NDV once given to any dog establishes NDV antibody for which there is no need. It precludes the use of NDV in any particular dog in the future as the antibody will neutralize this virus and prevent its activity on the immune system.

The best test for rapidly diagnosing ACUTE SYSTEMIC distemper is to do what is called a brush border smear of the cells of the lining of the bladder. These cells ALWAYS have inclusions if distemper is present. So, easy to collect, easy to stain (quick dip) and instantly diagnosed inclusions in these cells are carmine red and para nuclear. These inclusions will NOT be present in long term distemper cases.

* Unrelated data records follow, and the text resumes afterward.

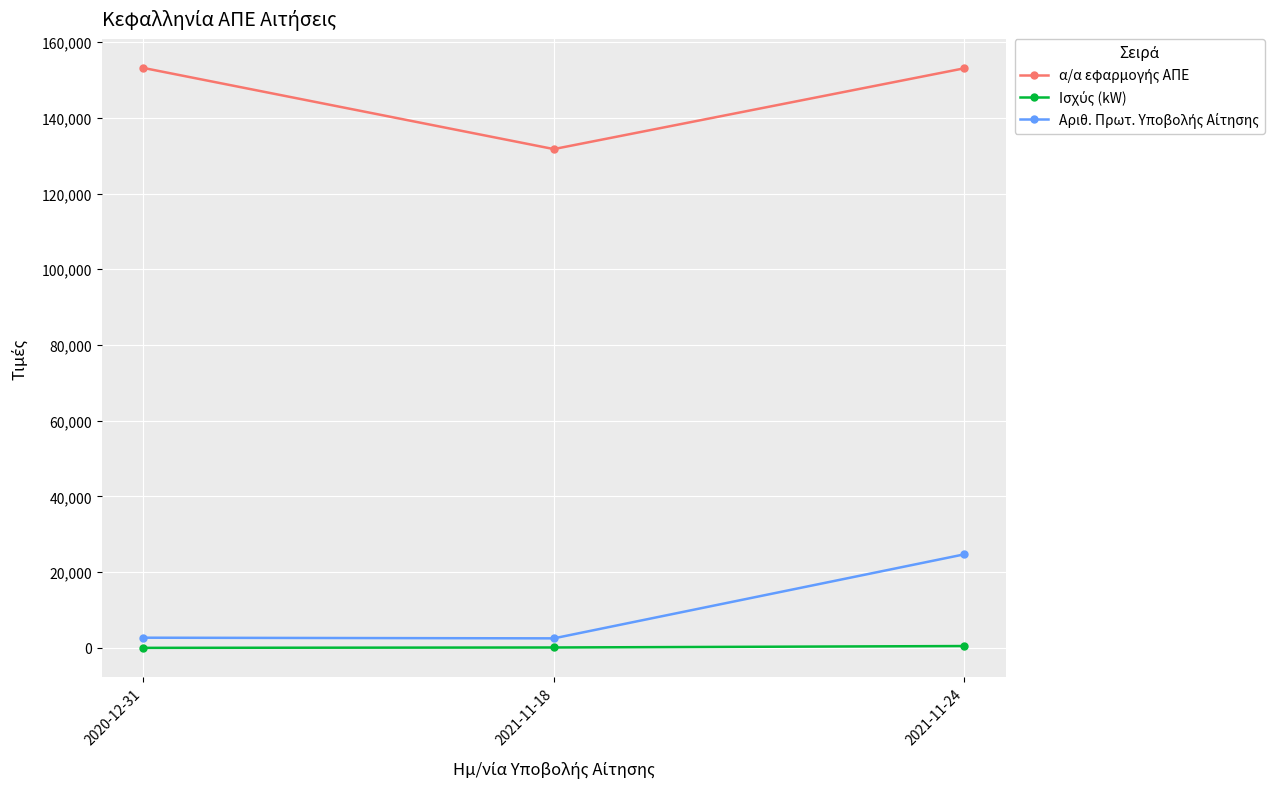

What is the label of the 2nd point from the left?

2021-11-18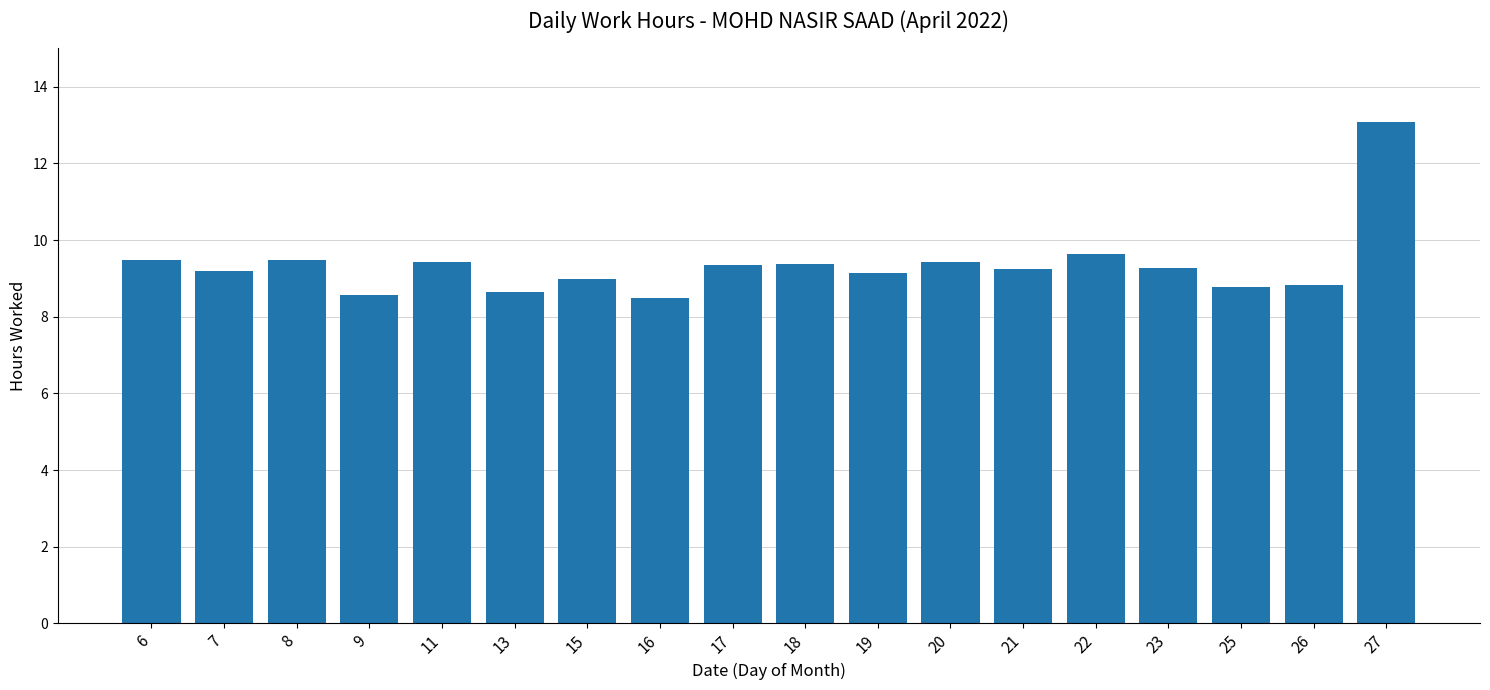

What is the maximum value shown in the chart?

13.1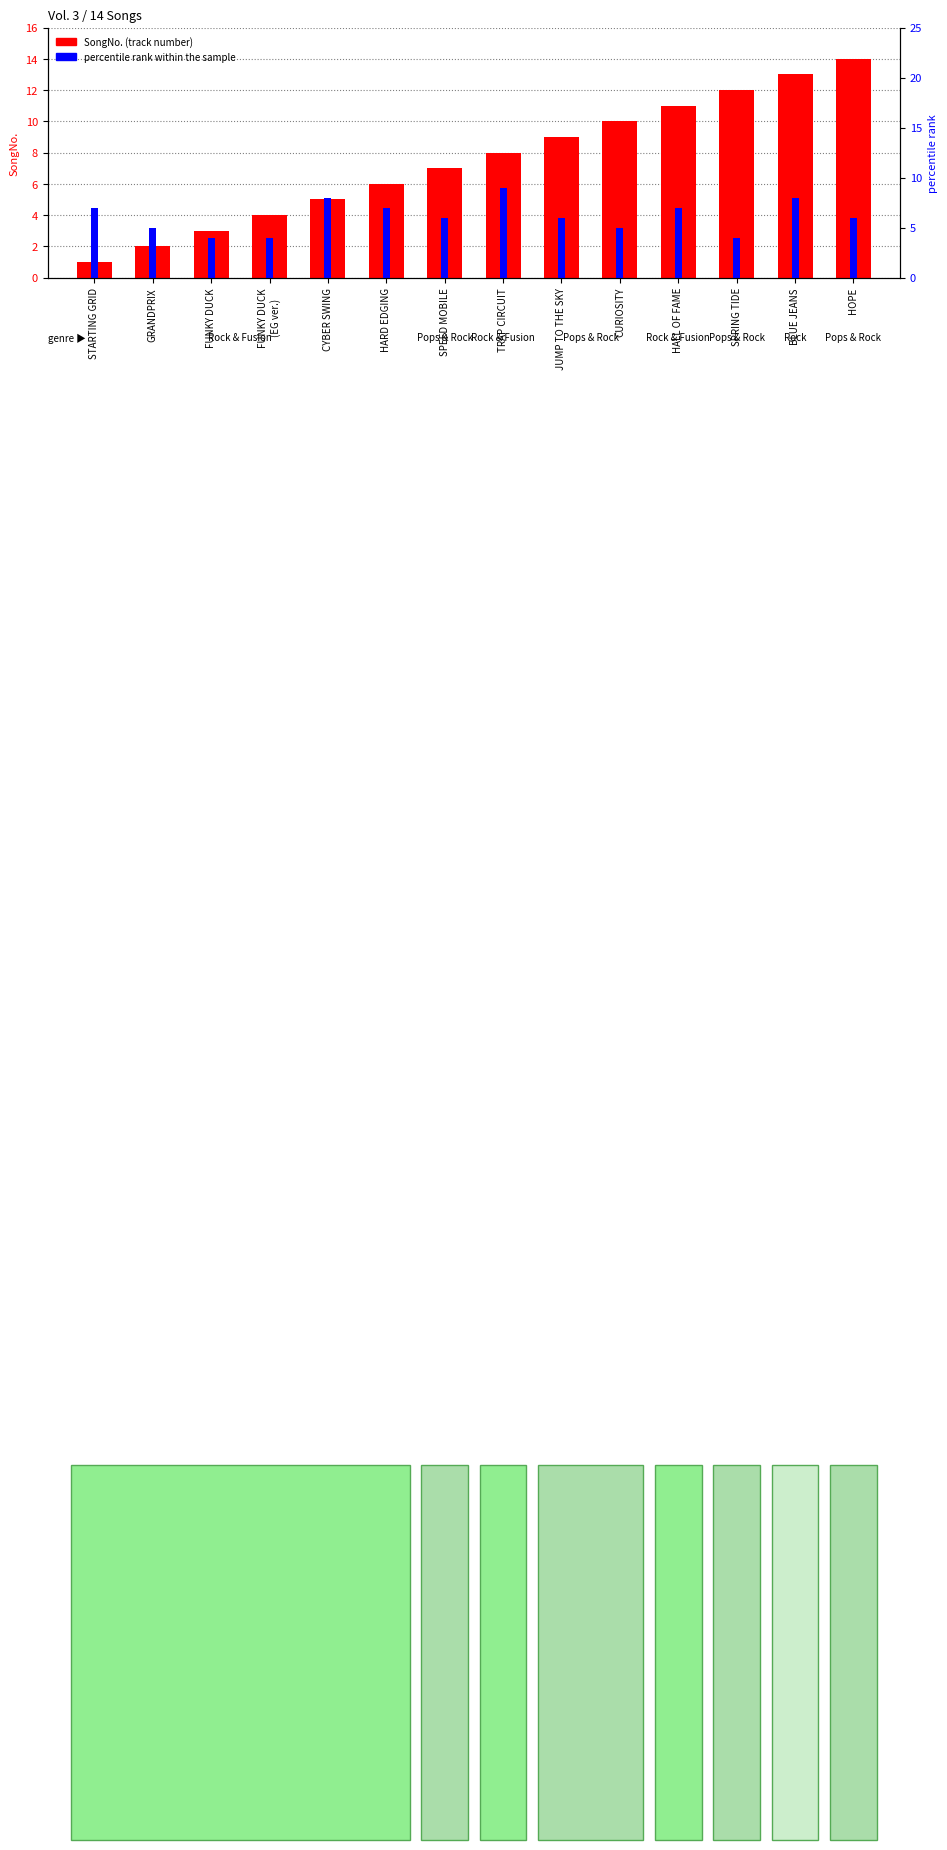

List the series in order of their peak value, lowest first.

percentile rank within the sample, SongNo. (track number)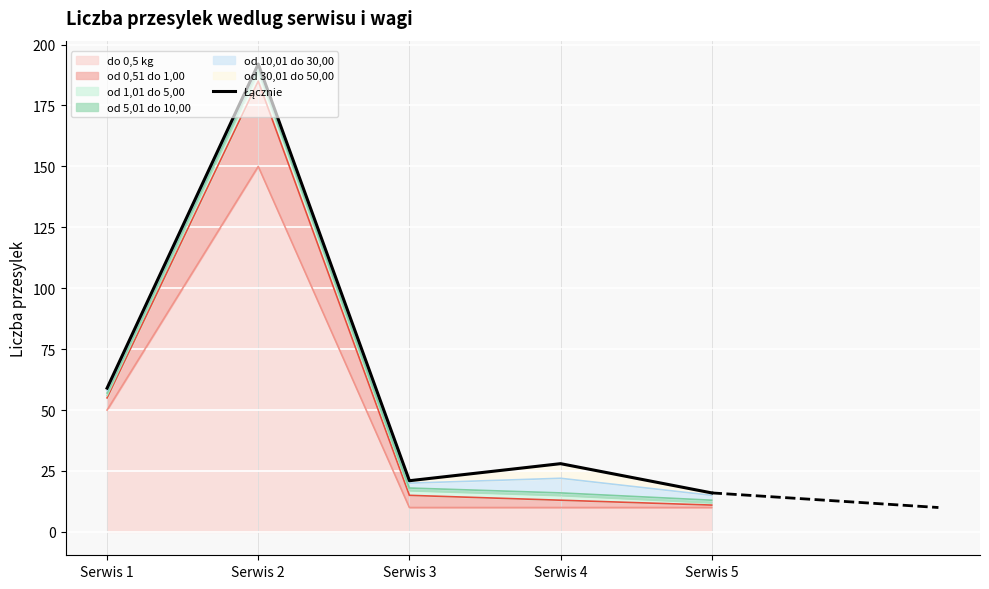

What is the approximate value at Serwis 1?

59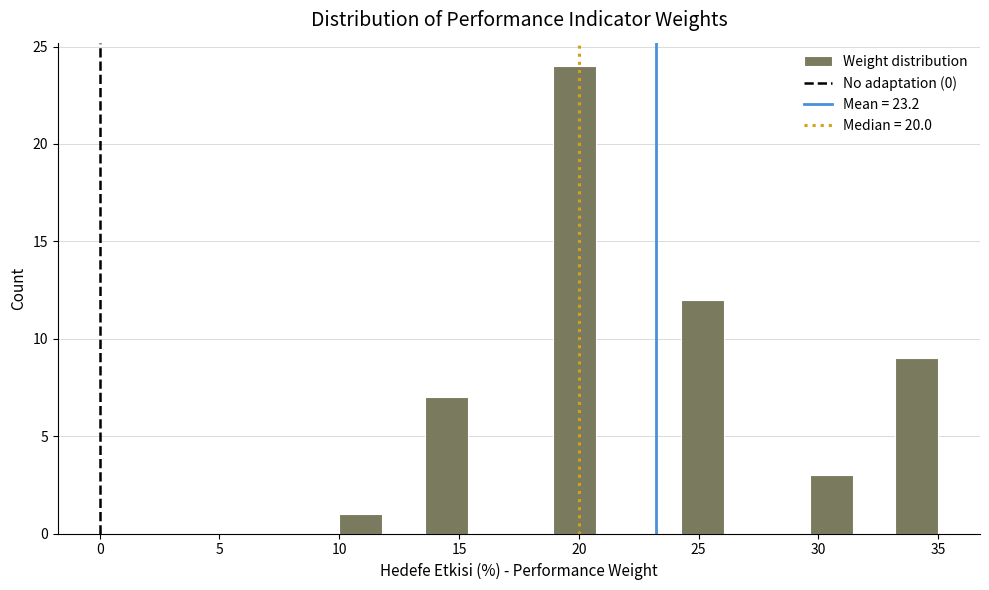

Around what value on the x-axis is the tallest bar? Give the approximate position of its centre, as read against the axis.

20.0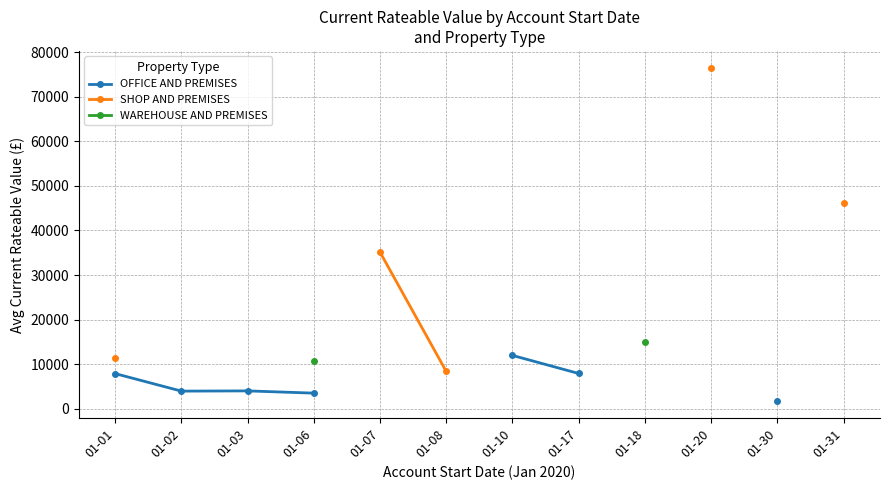

True or false: OFFICE AND PREMISES and SHOP AND PREMISES cross at least once.

False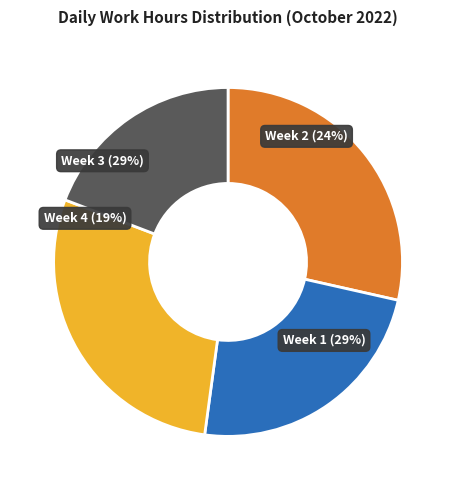

Is it true that Sat is 1% of the pie?

False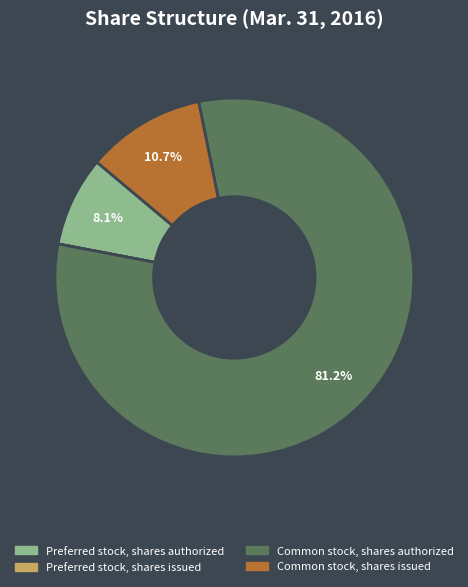

To the nearest percent, what percentage of the pie is Common stock, shares authorized?

81%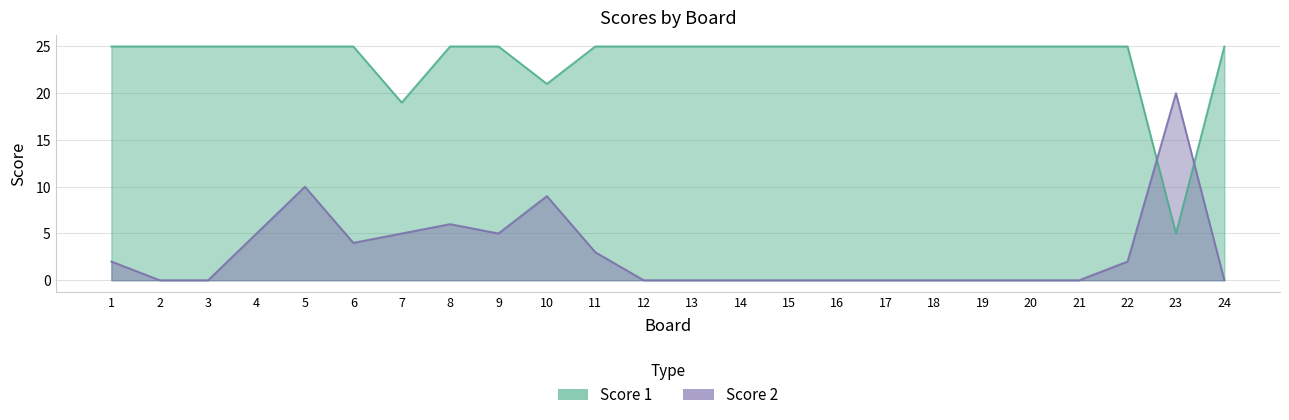

Reading right to left, transcribe all the data shown in this chart.

Score 1: 24=25	23=5	22=25	21=25	20=25	19=25	18=25	17=25	16=25	15=25	14=25	13=25	12=25	11=25	10=21	9=25	8=25	7=19	6=25	5=25	4=25	3=25	2=25	1=25
Score 2: 24=0	23=20	22=2	21=0	20=0	19=0	18=0	17=0	16=0	15=0	14=0	13=0	12=0	11=3	10=9	9=5	8=6	7=5	6=4	5=10	4=5	3=0	2=0	1=2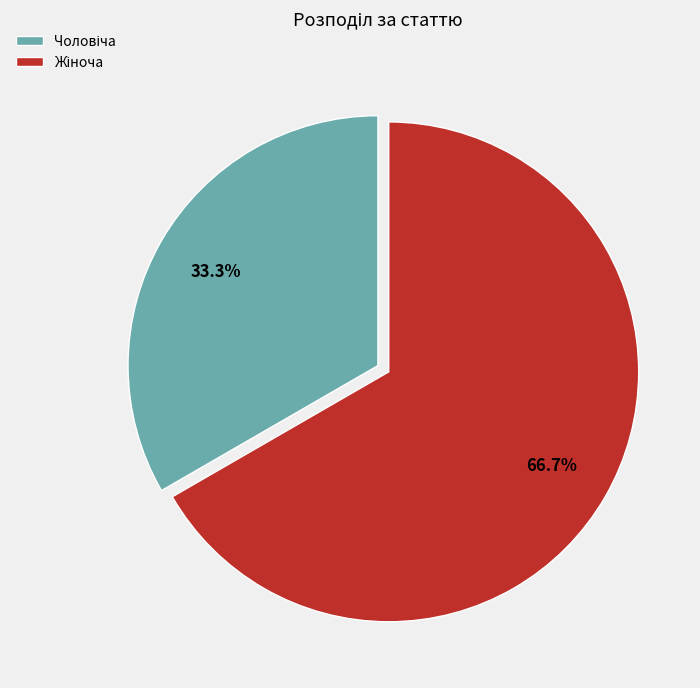

Does any single category account for the majority?

Yes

Test for neurologic distemper is a CSF antidistemper antibody test by a lab. Any antibody present is diagnostic. A second test just as specific is an MRI of the brain and spinal cord. Deficits of myelin can be identified and is probable distemper, definite deymyelination. A third involves the death of the animal. Pathology check of the brain will show intracellular virus. All three are diagnostic.

Any medical person can tell you how to get cells from the bladder. Urinary catheter. Empty bladder, flush with saline and collect some of the last saline. Spin down the saline and remove the cells. Place on slide and dry stain with diff-quick. Very common stain used by most medics or lab people who use medical microscopy. Everyone? I should hope so. Very fast, very cheap, very accurate for Dx of distemper. If present then Distemper. If negative, then either Kennel Cough or Respiratory Herpes. or Toxoplasmosis.

IgG corporeal distemper antibodies do not cross the blood brain barrier. So, if antibodies are present in the spinal fluid then you have neurologic distemper. Conversely if you have antibodies in the CSF and not in the blood serum and have had no symptoms of overt distemper then you have a rare form of distemper probably caused by vaccine at least 1 Mo previously. Or, silent infection from distemper as a puppy.

If anybody has any questions please feel free to contact me. E-Mail - antidistemper@aol.com A.W.Sears , DVM

UPDATE, JUNE 6, 2009: These are notes from a vet in Texas who used this treatment. Vets using this procedure are using ultrasound to ensure the needle does not cause any damage. "As far as how to position the head - there are two ways that I have come across. One is with the spine at the edge of the table and the neck flexed with the bridge of the nose perpendicular to the spine - the nose has to be parallel to the table. The other way is similar but the neck is flexed as far as possible - that is what worked for Hunter. The idea is to open the cisterna magnum as much as possible to allow access to the spinal fluid. The landmarks are the same- the cranial edge of C2 and the occipital protuberance (the bone on top of their head, which I like to call the "knowledge bump").